# Name for facet of a cone containing all but one edge

Let $$C \subseteq \mathbb R^n$$ be a polyhedral cone, so generated by its edges ($$1$$-dimensional faces) and $$F \subseteq C$$ a facet (codimension $$1$$ face) of it containing every edge except $$e$$. In particular, the map $$F \times e \stackrel{+}{\to} C$$ is an isomorphism of cones.

Is there a name for this property of $$F$$ or $$e$$ (which determine one another)?

Essentially, I regard the edges $$e$$ like this as kind of trivial, and would like to split them off to deal with the difficult part of $$C$$. So maybe one could speak of a “core facet” $$F$$ of $$C$$, and let the “core of $$C$$” be the intersection of the “core facets”. Then the map $$core(C) \times \prod_{\text{core edges }e} e \stackrel{+}{\to} C$$ would be an isomorphism, and $$core(C)$$ would have no core edges.

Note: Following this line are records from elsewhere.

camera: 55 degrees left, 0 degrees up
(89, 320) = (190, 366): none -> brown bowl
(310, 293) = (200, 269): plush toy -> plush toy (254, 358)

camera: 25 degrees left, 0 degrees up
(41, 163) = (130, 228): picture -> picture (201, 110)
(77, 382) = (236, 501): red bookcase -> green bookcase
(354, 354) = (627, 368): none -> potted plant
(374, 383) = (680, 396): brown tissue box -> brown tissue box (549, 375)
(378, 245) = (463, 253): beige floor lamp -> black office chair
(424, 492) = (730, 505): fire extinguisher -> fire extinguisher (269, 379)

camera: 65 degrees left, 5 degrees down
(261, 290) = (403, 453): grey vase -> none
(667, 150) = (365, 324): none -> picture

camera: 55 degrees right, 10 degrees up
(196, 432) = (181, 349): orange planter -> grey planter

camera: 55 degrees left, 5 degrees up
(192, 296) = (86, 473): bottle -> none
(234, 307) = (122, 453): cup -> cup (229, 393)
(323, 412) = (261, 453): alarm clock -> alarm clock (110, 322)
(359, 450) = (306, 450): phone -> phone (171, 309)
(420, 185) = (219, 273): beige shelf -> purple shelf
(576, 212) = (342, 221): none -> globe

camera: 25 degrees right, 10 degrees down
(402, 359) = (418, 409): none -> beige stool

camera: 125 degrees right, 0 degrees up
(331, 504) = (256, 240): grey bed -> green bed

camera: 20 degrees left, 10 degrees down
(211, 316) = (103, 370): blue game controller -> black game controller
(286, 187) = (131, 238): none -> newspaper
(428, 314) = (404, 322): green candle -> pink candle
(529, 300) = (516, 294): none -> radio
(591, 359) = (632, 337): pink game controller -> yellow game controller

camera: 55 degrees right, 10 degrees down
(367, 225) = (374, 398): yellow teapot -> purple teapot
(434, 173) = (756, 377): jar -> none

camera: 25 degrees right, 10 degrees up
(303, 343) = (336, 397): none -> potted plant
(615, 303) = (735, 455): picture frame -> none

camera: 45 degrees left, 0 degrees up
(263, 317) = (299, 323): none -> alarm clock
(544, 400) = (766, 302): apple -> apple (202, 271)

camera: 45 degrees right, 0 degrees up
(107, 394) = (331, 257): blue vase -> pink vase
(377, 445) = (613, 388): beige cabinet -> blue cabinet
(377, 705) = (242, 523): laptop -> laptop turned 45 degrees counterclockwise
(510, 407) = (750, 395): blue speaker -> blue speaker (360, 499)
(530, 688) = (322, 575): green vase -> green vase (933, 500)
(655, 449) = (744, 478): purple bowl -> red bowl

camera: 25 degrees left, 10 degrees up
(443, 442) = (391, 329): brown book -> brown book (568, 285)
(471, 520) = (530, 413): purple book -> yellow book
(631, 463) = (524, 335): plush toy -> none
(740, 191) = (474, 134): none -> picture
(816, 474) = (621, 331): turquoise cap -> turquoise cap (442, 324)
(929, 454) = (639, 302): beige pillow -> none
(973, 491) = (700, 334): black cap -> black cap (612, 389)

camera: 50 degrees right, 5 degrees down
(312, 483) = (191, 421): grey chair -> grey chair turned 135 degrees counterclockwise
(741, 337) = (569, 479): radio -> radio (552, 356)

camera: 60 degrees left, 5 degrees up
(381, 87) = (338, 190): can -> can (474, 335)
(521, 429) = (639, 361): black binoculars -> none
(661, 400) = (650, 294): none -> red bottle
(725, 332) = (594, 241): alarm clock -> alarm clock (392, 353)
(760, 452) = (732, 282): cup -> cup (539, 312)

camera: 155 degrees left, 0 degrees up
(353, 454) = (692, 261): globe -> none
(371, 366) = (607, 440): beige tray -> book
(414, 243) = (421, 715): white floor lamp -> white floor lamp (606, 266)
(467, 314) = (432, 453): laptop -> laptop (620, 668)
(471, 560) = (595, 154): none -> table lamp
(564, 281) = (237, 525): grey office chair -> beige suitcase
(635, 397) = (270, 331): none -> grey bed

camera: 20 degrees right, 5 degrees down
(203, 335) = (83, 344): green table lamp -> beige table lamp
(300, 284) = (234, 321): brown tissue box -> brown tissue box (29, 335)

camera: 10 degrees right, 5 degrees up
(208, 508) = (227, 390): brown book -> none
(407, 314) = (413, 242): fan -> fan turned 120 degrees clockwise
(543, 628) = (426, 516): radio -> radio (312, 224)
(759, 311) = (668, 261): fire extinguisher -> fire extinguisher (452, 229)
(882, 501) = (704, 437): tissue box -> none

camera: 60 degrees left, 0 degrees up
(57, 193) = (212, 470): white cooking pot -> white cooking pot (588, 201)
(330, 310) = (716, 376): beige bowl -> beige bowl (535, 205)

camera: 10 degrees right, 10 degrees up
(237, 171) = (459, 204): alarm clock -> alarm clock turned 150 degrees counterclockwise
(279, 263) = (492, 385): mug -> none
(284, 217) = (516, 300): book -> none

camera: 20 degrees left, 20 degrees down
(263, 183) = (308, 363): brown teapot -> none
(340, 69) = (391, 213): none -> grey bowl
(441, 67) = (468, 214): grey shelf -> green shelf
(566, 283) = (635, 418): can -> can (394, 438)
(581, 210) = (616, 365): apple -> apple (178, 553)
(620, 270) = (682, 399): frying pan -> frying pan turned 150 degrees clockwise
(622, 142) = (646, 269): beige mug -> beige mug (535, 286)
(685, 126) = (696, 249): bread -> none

There is a similar, familiar construction in the theory of simplicial complexes, where a “cone vertex” $$v$$ of $$\Delta$$ is one lying in every maximal face. One can safely delete all the cone vertices, and recone on them to reconstruct $$\Delta$$. Obviously one doesn’t want to steal this terminology directly and speak of “cone edges”.